I live in Pennsylvania and have followed the law the best I know how, but now that my spouse has received all the paperwork my spouse won’t sign them. What can I do to force [him/her] to sign, so we can move on?

Answer:

In a word, nothing.

Except wait.

Background: no default judgment in Pennsylvania

Unfortunately, unlike many states, Pennsylvania does not allow default judgment to terminate a marriage, according to Rule 1920.41:  “No judgment may be entered by default or on the pleadings.” That’s not quite as cut-and-dried as it sounds. Perhaps better worded, it might read “solely on the pleadings.” Let’s look at some other states for background.

Many states provide for a relatively quick route to default judgment

In states that provide for default judgment, the rationale is that no spouse should be “held hostage,” that is, to be forced to stay in an irretrievably broken relationship. Therefore, if the respondent (or defendant, in states where the filer of the petition is called the plaintiff) ignores the service of notification, the petitioner can file a motion with the court seeking a default judgment.

If the petition is properly executed and the service was properly delivered, the court will likely award default judgment, meaning the petitioner gets everything requested in the paperwork. Basically, most judges figure that if respondents/defendants are too lazy, disinterested or disdainful of court notices, they deserve what they asked for, which is nothing.

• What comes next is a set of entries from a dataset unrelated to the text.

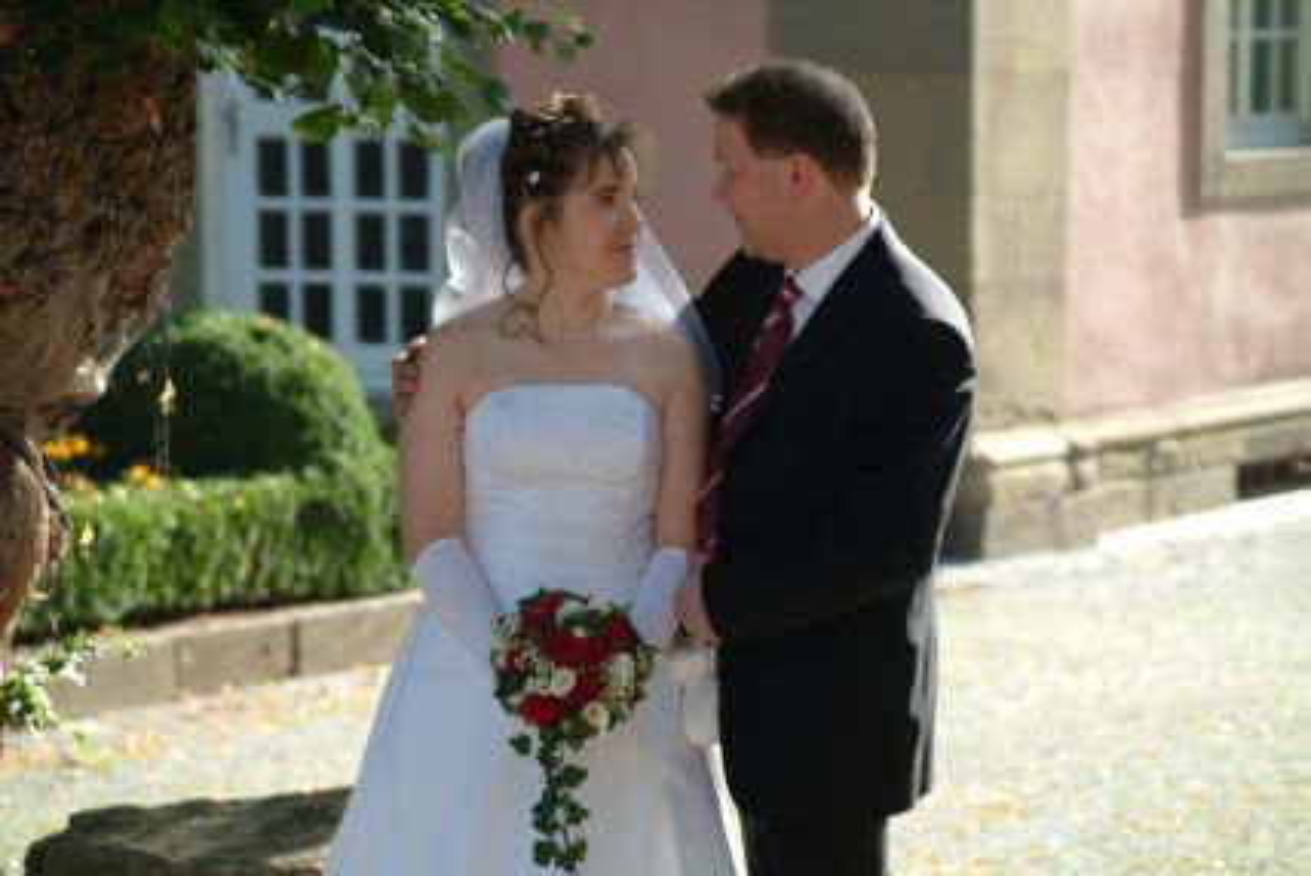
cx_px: 656
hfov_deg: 14.5
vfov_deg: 9.7
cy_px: 438
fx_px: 5138
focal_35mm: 141
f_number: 4.5
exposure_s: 1/125
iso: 100
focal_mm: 94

Default judgments can be set aside–for good reason

So, in states that allow default judgment, the time period for response to the original notification is relatively short (20 to 30 days, typically). In lieu of response, the default judgment is almost a slam-dunk. True, the respondent/defendant typically has a right to file a motion requesting that the default judgment be set aside (vacated)–but again, the window closes pretty quickly, and the reason needs to be strong. For instance, the respondent may prevail if the notification was served on another person by the same name and therefore the proper person did not, in fact, receive proper notice. In that case, the entire process will have to be re-booted, starting over from square one. Notice, however, that the court is likely to to take a poor view of someone who’s simply had a change of heart and now wants to contest the divorce.

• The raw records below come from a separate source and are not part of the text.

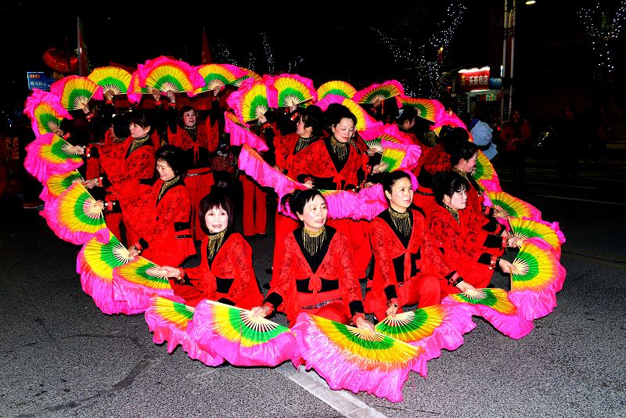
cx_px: 313
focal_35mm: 32
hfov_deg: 58.7
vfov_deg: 41.1
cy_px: 209
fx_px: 557
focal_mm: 32
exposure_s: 1/30
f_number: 10
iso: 1600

Defendant can’t ignore the case indefinitely

Given all the preceding, it may seem that your spouse can, in fact, keep you trapped within the marriage. However, that’s not true–getting the decree simply takes longer in Pennsylvania. Although it’s true that having no initial response from the defendant is deemed by the court as a denial of the complaint, the defendant can not ignore the case forever.  After being separated for two years (24 months), the tables turn.

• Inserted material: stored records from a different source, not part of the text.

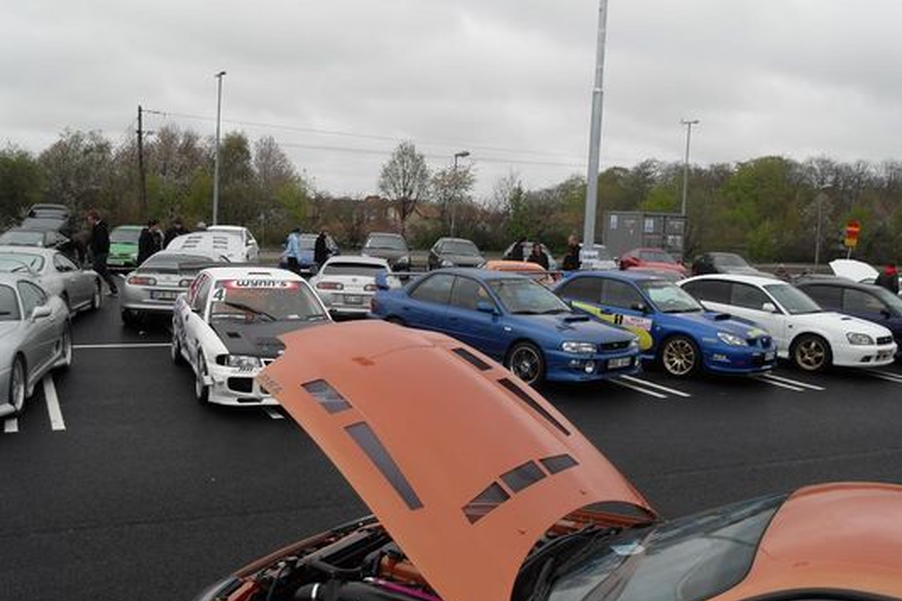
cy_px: 312
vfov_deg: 37.8
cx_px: 447
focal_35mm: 35
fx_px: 877
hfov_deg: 54.4
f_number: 7.1
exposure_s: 1/90
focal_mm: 6
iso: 80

In other words, if the plaintiff cites irretrievable breakdown as the ground for divorce, and the 24-month requirement is met, the plaintiff may submit an affidavit to that effect. At that point, no response from the defendant is deemed to be admitted by the defendant, unless specifically denied via counter-affidavit. In lieu of response, the plaintiff may give the defendant 20 day’s notice and then file “Notice of Intention to Request Entry of Divorce Decree.”

Final answer, with caveats

So, the bottom line in Pennsylvania is that a recalcitrant spouse can drag out the proceedings, but not forever. See Pennsylvania Code, 1920.41, 1920.42, 1920.72 and 1920.73.

Related questions include other states and missing spouses

Question: What if move to another state, where separation requirements are not so long?

Question: What if I can’t locate my spouse at all?

The short answer is, yes, you can move to another state–even one where residency requirements are as short as several weeks. Having met residency requirements and filing legal papers and providing proper service, the court can grant the divorce but may not have any jurisdiction over your spouse, such as orders for property division or child support. Furthermore, Pennsylvania does allow divorce to proceed when one spouse can not be located, but the procedure must be strictly followed, and courts advise retaining an attorney.

If you find yourself in any of these three situations, your best bet really is to retain a competent, well versed divorce attorney.